Repeat the listing word for word, from its first line up to and including the line with "Несправедливое вознаграждение".
'''
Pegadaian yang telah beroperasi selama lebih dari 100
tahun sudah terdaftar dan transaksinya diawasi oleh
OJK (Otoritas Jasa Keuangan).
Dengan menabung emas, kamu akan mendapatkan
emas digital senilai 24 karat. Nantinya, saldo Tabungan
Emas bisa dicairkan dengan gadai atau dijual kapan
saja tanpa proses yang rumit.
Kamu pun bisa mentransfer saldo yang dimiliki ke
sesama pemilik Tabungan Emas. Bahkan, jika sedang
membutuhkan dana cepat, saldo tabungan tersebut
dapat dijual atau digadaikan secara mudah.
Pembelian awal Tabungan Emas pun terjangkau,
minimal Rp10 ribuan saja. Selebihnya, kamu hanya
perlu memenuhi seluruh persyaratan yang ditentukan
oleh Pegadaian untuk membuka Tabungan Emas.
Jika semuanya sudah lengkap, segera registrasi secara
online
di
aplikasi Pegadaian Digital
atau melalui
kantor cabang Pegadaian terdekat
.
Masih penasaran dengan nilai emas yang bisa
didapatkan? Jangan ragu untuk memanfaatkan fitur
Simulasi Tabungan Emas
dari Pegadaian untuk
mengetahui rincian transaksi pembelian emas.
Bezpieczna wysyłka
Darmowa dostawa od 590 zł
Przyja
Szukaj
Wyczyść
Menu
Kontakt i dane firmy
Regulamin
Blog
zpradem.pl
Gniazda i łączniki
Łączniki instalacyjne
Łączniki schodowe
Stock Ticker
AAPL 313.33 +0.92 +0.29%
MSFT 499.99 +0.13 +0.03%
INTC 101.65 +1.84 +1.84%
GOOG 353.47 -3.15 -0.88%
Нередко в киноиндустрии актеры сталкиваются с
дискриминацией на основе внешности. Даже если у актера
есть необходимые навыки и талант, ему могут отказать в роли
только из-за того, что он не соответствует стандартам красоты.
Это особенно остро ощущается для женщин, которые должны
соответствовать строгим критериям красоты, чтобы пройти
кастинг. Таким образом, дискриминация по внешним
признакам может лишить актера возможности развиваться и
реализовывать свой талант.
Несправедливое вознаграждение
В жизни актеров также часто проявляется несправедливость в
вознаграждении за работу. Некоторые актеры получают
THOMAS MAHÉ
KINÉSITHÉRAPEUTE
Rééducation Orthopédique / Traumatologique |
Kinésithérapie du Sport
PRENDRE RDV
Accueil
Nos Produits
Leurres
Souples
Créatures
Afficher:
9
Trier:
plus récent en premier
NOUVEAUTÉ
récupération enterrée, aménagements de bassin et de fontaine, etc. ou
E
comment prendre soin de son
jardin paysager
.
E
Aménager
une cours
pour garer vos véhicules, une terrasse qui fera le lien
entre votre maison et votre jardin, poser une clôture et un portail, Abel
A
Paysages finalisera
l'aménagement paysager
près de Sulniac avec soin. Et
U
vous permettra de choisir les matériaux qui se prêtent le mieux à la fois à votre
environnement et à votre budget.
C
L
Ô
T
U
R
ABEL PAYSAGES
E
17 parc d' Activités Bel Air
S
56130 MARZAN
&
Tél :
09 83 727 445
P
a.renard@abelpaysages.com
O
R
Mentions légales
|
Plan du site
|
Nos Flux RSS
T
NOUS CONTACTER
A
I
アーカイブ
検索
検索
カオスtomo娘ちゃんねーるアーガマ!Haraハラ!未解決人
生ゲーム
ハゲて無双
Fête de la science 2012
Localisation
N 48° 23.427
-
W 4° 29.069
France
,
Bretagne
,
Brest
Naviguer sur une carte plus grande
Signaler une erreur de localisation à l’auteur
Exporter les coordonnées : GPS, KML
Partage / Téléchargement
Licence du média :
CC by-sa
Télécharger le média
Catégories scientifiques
'''
Final answer:
Pegadaian yang telah beroperasi selama lebih dari 100
tahun sudah terdaftar dan transaksinya diawasi oleh
OJK (Otoritas Jasa Keuangan).
Dengan menabung emas, kamu akan mendapatkan
emas digital senilai 24 karat. Nantinya, saldo Tabungan
Emas bisa dicairkan dengan gadai atau dijual kapan
saja tanpa proses yang rumit.
Kamu pun bisa mentransfer saldo yang dimiliki ke
sesama pemilik Tabungan Emas. Bahkan, jika sedang
membutuhkan dana cepat, saldo tabungan tersebut
dapat dijual atau digadaikan secara mudah.
Pembelian awal Tabungan Emas pun terjangkau,
minimal Rp10 ribuan saja. Selebihnya, kamu hanya
perlu memenuhi seluruh persyaratan yang ditentukan
oleh Pegadaian untuk membuka Tabungan Emas.
Jika semuanya sudah lengkap, segera registrasi secara
online
di
aplikasi Pegadaian Digital
atau melalui
kantor cabang Pegadaian terdekat
.
Masih penasaran dengan nilai emas yang bisa
didapatkan? Jangan ragu untuk memanfaatkan fitur
Simulasi Tabungan Emas
dari Pegadaian untuk
mengetahui rincian transaksi pembelian emas.
Bezpieczna wysyłka
Darmowa dostawa od 590 zł
Przyja
Szukaj
Wyczyść
Menu
Kontakt i dane firmy
Regulamin
Blog
zpradem.pl
Gniazda i łączniki
Łączniki instalacyjne
Łączniki schodowe
Stock Ticker
AAPL 313.33 +0.92 +0.29%
MSFT 499.99 +0.13 +0.03%
INTC 101.65 +1.84 +1.84%
GOOG 353.47 -3.15 -0.88%
Нередко в киноиндустрии актеры сталкиваются с
дискриминацией на основе внешности. Даже если у актера
есть необходимые навыки и талант, ему могут отказать в роли
только из-за того, что он не соответствует стандартам красоты.
Это особенно остро ощущается для женщин, которые должны
соответствовать строгим критериям красоты, чтобы пройти
кастинг. Таким образом, дискриминация по внешним
признакам может лишить актера возможности развиваться и
реализовывать свой талант.
Несправедливое вознаграждение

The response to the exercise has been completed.